Sunday, January 25, 2009

Life lessons ?

As usual I spent a good part of the morning online, reading the Sunday editions of the Dallas, Houston and Austin papers with particular attention given to the Opinion sections of each and the letters to the respective editors.

What goes around comes around. It's a cliche, but its truth is established in the letters written by Texans who are apparently becoming peevish these days about their new president and his agenda.

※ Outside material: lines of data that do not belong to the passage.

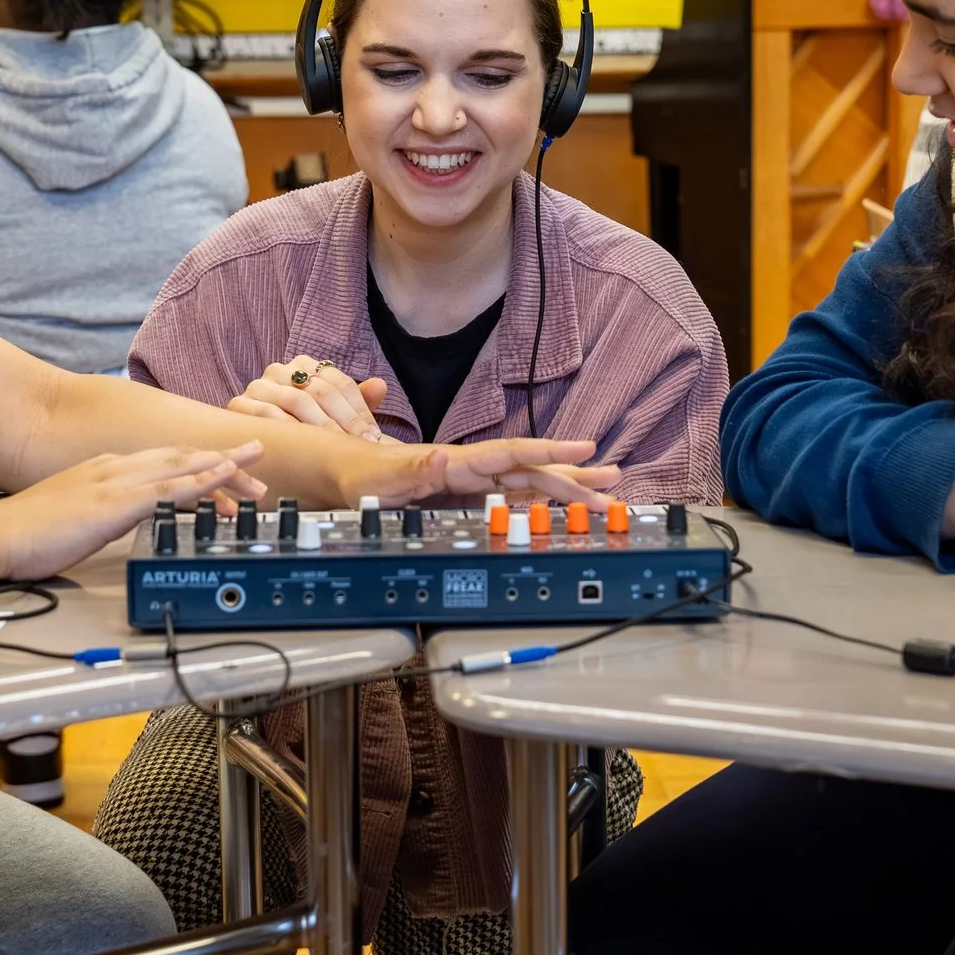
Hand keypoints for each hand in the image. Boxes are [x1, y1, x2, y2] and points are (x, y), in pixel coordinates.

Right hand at [0, 444, 266, 580]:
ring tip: (254, 464)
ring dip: (221, 465)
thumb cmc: (25, 534)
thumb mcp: (72, 516)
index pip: (162, 463)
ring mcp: (115, 482)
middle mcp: (114, 468)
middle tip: (255, 458)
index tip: (225, 467)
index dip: (196, 463)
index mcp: (104, 471)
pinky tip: (222, 479)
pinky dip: (201, 481)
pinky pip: (169, 489)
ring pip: (181, 467)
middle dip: (219, 458)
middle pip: (179, 458)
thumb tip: (113, 522)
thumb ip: (98, 513)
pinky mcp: (115, 502)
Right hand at [228, 359, 389, 440]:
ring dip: (320, 427)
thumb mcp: (333, 413)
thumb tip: (380, 386)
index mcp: (304, 365)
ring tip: (335, 448)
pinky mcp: (239, 404)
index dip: (358, 411)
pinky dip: (288, 430)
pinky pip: (268, 415)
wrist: (255, 440)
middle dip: (343, 421)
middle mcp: (280, 369)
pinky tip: (304, 447)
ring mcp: (258, 386)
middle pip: (320, 391)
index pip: (339, 382)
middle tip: (358, 445)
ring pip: (297, 401)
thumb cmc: (301, 427)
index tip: (372, 435)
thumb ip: (357, 400)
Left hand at [326, 434, 619, 509]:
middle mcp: (469, 468)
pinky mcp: (464, 496)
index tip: (584, 449)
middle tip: (613, 481)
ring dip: (565, 488)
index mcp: (456, 463)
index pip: (511, 455)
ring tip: (603, 492)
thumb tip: (443, 459)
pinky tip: (560, 505)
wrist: (340, 474)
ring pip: (527, 484)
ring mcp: (470, 482)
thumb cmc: (358, 476)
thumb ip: (412, 468)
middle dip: (574, 475)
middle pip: (531, 470)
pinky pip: (511, 497)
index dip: (548, 452)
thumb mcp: (380, 477)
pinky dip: (540, 500)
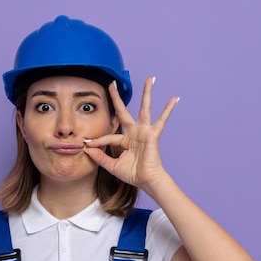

The same qualities that made G.W. Bush adorable to Republicans drove Democrats crazy. His very election was the kind of fluke the nation only experiences once per century, but those of us who grumbled that W wasn't a legitimate president were told to "get over it." After 9/11, we were warned that if we didn't get behind W and his agenda, we were supporting the terrorists. The media regurgitated White House press releases as if they were actually news, and served as flag-waving cheerleaders for the invasion of Iraq. While all this shit was going on, people like me despised W a little more each passing day. When he won the 2004 election, we threw up our hands and wondered how 51 percent of the voters could be deluded enough to give him another four years to ruin everything we loved about America. Making matters worse, the Republicans held majorities in the House and Senate and were willing to rubber-stamp virtually every half-assed idea W came up with. Congressional Dems were essentially told, "Sit down and shut up... we'll send for you if we need you."

The same qualities that make Barack Obama adorable to Democrats are driving Republicans crazy -- all the perceived horrors that Democrats experienced from 01/2001 until this week are now facing Republicans and they aren't taking it well. Their complaints are remarkably similar; only the names have changed:

Obama's election was a fluke, helped along by an unexpected economic downturn. The media are cheerleading instead of reporting. Obama's agenda, enacted by Democratic majorities in Congress, will destroy the country.

It's a safe bet the same Republicans bitching about Obama today will hate him as much or more on his final day in office, and as soon as anything goes wrong will be all over the place pointing and yelling "I told you so." I know because I've been there, done that.

The life lesson in all this is that the next election is never more than four years away, so don't get too smug and arrogant because circumstances will flip sooner than you expect.